If really punky/torn I have flooded the area as you describe then put a shop towel (blue) over it and hit with the air gun to drive the mix deeper into the wood.


----------



## vegas urban lumber (May 14, 2017)

are you sure that's sumac. if it didn't turn deep red it's something else. i actually think what you have is a piece of california pepper. the spalting and the pips(burl areas) are dead on for pepper. i have three year old sumac out in the weather. that is still as solid as the day it was cut. no spalt, and have never seen a sumac with those types of burly areas. can you get a closer shot of the bark inclusion?
btw beautiful bowl

Reactions: Like 1


----------



## barry richardson (May 14, 2017)

vegas urban lumber said:


> are you sure that's sumac. if it didn't turn deep red it's something else. i actually think what you have is a piece of california pepper. the spalting and the pips(burl areas) are dead on for pepper. i have three year old sumac out in the weather. that is still as solid as the day it was cut. no spalt, and have never seen a sumac with those types of burly areas. can you get a closer shot of the bark inclusion?
> btw beautiful bowl


Took another look at it Trev and I think your right, I have never seen African Sumac with spalt like that either now that you mention it, although the burl eyes and pips are common for AS burl.
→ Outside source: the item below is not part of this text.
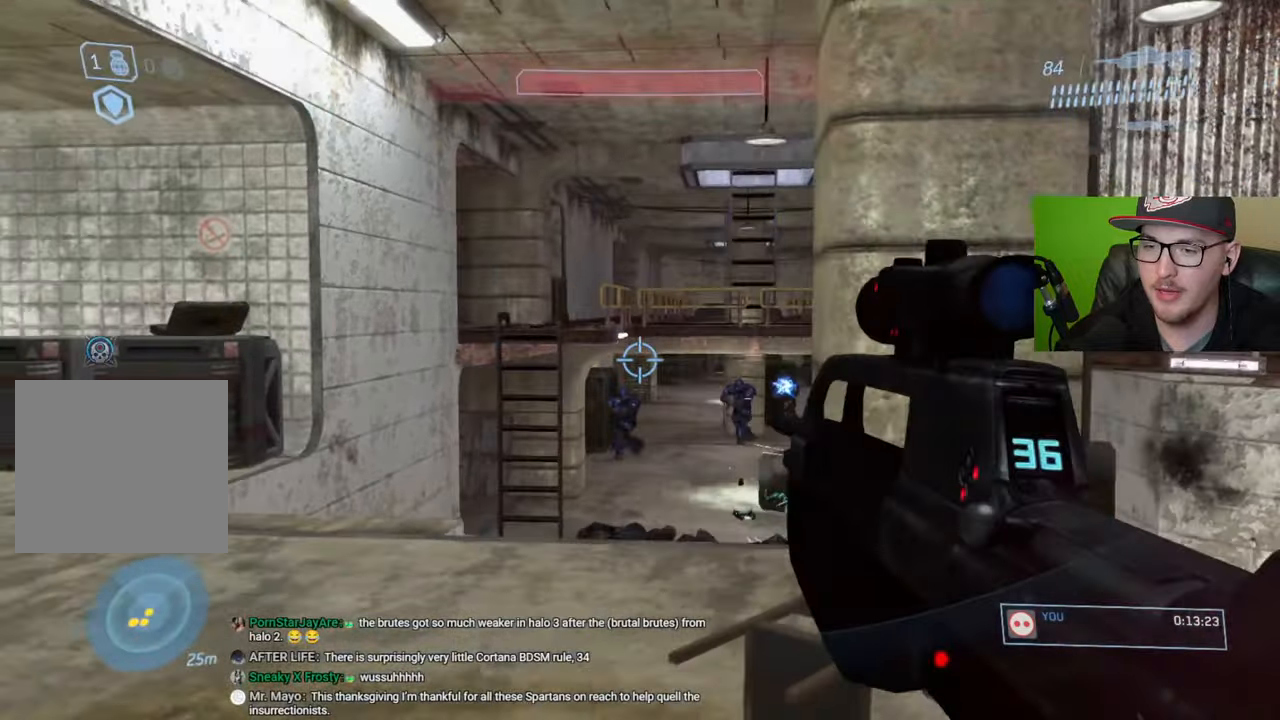
{"buttons": ["X"], "left_stick": "down", "right_stick": "center", "events": [[16, "X", "down"], [116, "X", "up"], [150, "X", "down"], [266, "X", "up"], [333, "X", "down"], [383, "X", "up"], [433, "left_stick", "down"], [450, "X", "down"]]}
It's been quite a while since I collected the chunk from the dump, don't even recall why I thought it was AS now....


----------



## vegas urban lumber (May 14, 2017)

pepper bowl that i just had done by @Jim Beam 
and pepper end grain blanks

Reactions: Like 1


----------



## vegas urban lumber (May 14, 2017)

how much does a bowl like that, you made, sell for?
i really like the look of it. paypal at the ready!

Reactions: Like 1


----------



## barry richardson (May 14, 2017)

vegas urban lumber said:


> how much does a bowl like that, you made, sell for?
> i really like the look of it. paypal at the ready!


PM sent

Reactions: Like 1


----------



## The100road (May 14, 2017)

vegas urban lumber said:


> how much does a bowl like that, you made, sell for?
> i really like the look of it. paypal at the ready!



PayPal??!!!! Dangit trev! I was hoping that if I just keep commenting on how amazingly awesome all of his bowls are he would just give me one as a thank you.

Reactions: Like 1 | Funny 1


----------